No offence, honestly, but that's called a mess. The stress was caused by poor coding practices as this type of 'fire fighting' is not common.


----------



## Unregistered (10 May 2005)

> No offence, honestly, but that's called a mess.



No offence taken, of course it was a mess. However, a frightenly large number of companies seem to operate like this. I was only in there on a temporary basis, and simply passed the poisoned chalace onto the next poor bastard.

Stuff like that never gets fixed, it just gets worse as more and more stuff is added to the 'system'. As far as the managers are concerned, it works.

I didn't think I should add yet another database (foxpro) into the mix. Much of the data was on SQL server anyway.


----------



## Unregistered (10 May 2005)

I think the most desirable jobs nowadays are jobs that are protected from international trade and the big C (China). First people shyed away from manufacturing jobs because they were too open to competition, then it was from IT as the wonders of technology made it possible for these jobs to be done remotely, now banking and banking services are suffering the same fate. So now its the public service, construction etc that are becoming more desirable because they are not part of the traded sectors. It will be along time before public service jobs are outsourced to China and India, however the way things are going anything is possible.


----------



## Unregistered (10 May 2005)

A lot of people here are equatting being under pressure to perfrom a task and "stress"

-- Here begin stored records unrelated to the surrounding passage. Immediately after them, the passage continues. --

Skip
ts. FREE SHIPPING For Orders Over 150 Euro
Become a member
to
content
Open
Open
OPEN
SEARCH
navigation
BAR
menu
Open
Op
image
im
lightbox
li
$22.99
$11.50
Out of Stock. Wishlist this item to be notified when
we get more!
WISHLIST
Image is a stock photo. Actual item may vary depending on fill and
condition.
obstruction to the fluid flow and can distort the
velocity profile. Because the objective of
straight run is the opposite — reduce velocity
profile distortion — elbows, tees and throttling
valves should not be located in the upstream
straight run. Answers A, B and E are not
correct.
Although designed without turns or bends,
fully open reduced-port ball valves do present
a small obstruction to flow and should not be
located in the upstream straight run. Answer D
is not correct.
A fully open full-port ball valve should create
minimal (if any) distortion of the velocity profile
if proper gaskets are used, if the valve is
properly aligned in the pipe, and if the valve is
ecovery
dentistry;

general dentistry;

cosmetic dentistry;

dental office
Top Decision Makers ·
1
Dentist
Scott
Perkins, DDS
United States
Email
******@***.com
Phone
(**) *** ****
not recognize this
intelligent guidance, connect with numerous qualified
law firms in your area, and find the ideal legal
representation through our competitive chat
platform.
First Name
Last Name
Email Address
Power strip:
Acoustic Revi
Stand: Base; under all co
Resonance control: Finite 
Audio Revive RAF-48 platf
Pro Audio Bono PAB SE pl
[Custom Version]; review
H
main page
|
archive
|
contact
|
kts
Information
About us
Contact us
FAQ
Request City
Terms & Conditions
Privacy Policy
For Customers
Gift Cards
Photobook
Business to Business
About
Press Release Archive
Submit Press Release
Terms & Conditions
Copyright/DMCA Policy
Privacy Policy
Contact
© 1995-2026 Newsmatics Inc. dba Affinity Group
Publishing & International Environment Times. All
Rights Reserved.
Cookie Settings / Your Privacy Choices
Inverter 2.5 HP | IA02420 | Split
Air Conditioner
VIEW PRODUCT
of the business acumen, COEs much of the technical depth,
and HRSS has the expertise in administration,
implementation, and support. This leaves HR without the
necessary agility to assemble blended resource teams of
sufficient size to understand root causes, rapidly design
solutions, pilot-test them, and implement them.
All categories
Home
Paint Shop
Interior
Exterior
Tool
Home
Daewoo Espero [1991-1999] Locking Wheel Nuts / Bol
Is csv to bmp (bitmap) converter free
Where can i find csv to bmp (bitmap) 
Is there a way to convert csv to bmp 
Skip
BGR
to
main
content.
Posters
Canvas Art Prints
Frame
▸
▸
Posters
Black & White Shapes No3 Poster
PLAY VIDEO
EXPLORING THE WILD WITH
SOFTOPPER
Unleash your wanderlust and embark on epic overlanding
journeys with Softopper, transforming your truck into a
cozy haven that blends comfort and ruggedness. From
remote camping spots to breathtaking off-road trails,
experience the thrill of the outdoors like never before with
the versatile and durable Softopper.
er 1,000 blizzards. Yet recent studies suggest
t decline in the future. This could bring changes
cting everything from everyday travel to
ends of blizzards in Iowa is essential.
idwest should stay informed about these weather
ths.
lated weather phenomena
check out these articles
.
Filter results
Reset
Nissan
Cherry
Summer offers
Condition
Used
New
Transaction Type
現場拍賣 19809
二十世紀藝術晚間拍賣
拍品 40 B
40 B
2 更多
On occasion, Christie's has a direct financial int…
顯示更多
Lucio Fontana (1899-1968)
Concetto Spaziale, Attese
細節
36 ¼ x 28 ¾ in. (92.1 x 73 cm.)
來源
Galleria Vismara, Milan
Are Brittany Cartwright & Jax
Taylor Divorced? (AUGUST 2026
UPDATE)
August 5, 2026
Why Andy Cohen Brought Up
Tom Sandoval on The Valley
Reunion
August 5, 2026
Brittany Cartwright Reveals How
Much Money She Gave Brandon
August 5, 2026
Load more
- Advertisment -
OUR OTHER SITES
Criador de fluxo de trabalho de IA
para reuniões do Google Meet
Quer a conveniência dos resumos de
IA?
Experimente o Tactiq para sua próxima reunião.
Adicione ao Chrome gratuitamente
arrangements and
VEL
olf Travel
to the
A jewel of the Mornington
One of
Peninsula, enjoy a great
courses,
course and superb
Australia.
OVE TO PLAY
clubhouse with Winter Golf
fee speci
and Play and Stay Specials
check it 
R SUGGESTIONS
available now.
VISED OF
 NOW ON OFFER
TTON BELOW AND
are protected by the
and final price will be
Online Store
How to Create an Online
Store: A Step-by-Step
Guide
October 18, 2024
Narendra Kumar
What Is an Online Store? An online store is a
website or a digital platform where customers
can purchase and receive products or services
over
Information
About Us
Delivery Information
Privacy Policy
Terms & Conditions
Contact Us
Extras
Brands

Getting a databse up and running (although probably important) not exactly life and death

Balancing a cash till in a bank, not really an issue in the great theme of life

The current generation of 20's seem to think that being under pressure in work is somewhat "fun" and "stressfull" at the same time

It is only work after all

Try feeding a family without having a job, try trying to find a job and there just aren't any, try explaining to a chile that the reason the other kids call them scruffy is not their fault

Thats is stress

Not that I ad to put up with any of these, I'm only 28 and have always had a job, wouldn't know what being unemployed was like (thankfully), but still know what really is important

I've worked in jobs where instead of working from 9am to 5pm staying until 3am and back in at 6am next morning to get ready for a meeting, worked for 6 weeks without a single day off and all of which with no thanks and realised

If you are stupid enough to do it, they will let you be stupid enough to do more

That is not stress it's just lack of baIIs to say it can't be done in nornam hours


----------



## Unregistered (10 May 2005)

> That is not stress it's just lack of baIIs to say it can't be done in nornam hours



What if your personal income depends on whether or not it can be done in normal hours? - if it can't be done, don't bother coming back.


----------



## Unregistered (12 May 2005)

this is an interesting discussion.
I am 32 and was pushed into college and ended up in IT. I have been working as a software tester since I left college and I can see the appeal of having a trade. If I had my time again I would definetly get myself a trade.
I can agree with one of the previous posters that mental stress is worse than physical. I come of of work jaded after a long and very very tedious day, dreaming of doing something else.
I've worked as a labourer for most of my summer jobs in college. I've been bullied by asshole builders for sure but doing labouring is not a trade, its donkey work anyway which I didn't like.
Now I spend my days day dreaming of having my own business and being my own boss and never going bullshit meetings and dealing with emails and spreadsheets and nerds.
Oh well at least the money is average.


----------



## Purple (12 May 2005)

Unregistered said:
			
		

> A lot of people here are equatting being under pressure to perfrom a task and "stress"
> 
> The current generation of 20's seem to think that being under pressure in work is somewhat "fun" and "stressfull" at the same time
> 
> ...



Very good point, A little perspective here is a good thing. Not having a job is generally more stressful than the work related stress that you get when you have one.
If builders screw up and go over budget or over time they can loose money on a job and go out of business. Being self employed is more stressful than working for someone else.
The other thing is that not very many brick layers work into their 60's so their career is considerably shorter than a some class of scrivener.


----------



## Lemurz (12 May 2005)

For the record I have two Brickies working in my estate building walls.  I had a beer with them last week.  One is in his fifties, while the other is in his early twenties.  Both work 8:30 - 4:30 five days a week.  The guy in his fifties grossed over €120k last year, while the guy in his twenties grossed over €80k last year.  Not bad for a stress free 40 hour week!  (It's their boss who has to worry about the bricks & mortar not arriving on time)


----------